(What you are asked to do): Give only the number of lines in the records that contain the word "Studio".

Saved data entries
= Beginning of Section =

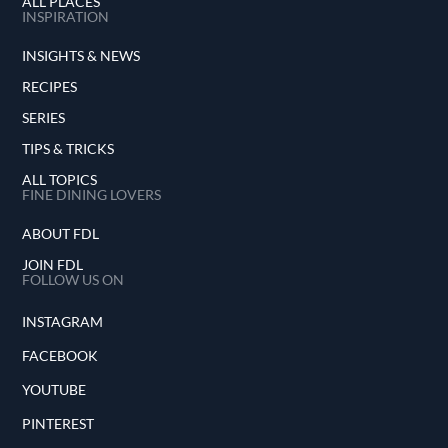
ALL PLACES
INSPIRATION
INSIGHTS & NEWS
RECIPES
SERIES
TIPS & TRICKS
ALL TOPICS
FINE DINING LOVERS
ABOUT FDL
JOIN FDL
FOLLOW US ON
INSTAGRAM
FACEBOOK
YOUTUBE
PINTEREST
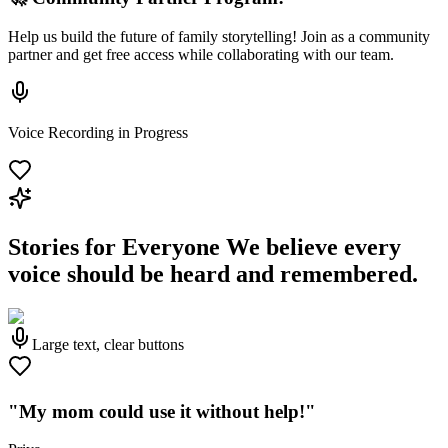
Help us build the future of family storytelling! Join as a community
partner and get free access while collaborating with our team.
Voice Recording in Progress
Stories for Everyone
We believe every
voice should be heard and remembered.
Large text, clear buttons
"My mom could use it without help!"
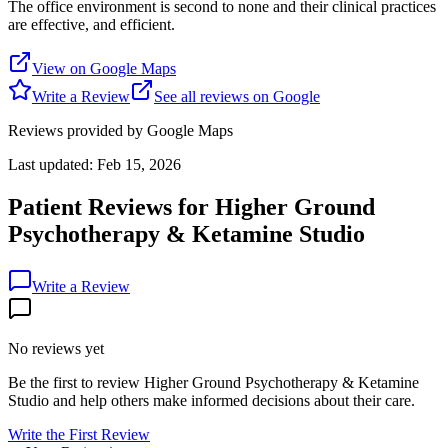
The office environment is second to none and their clinical practices
are effective, and efficient.
View on Google Maps
Write a Review
See all reviews on Google
Reviews provided by Google Maps
Last updated:
Feb 15, 2026
Patient Reviews for
Higher Ground
Psychotherapy & Ketamine Studio
Write a Review
No reviews yet
Be the first to review
Higher Ground Psychotherapy & Ketamine
Studio
and help others make informed decisions about their care.
Write the First Review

= End of Section =

(Solution): 2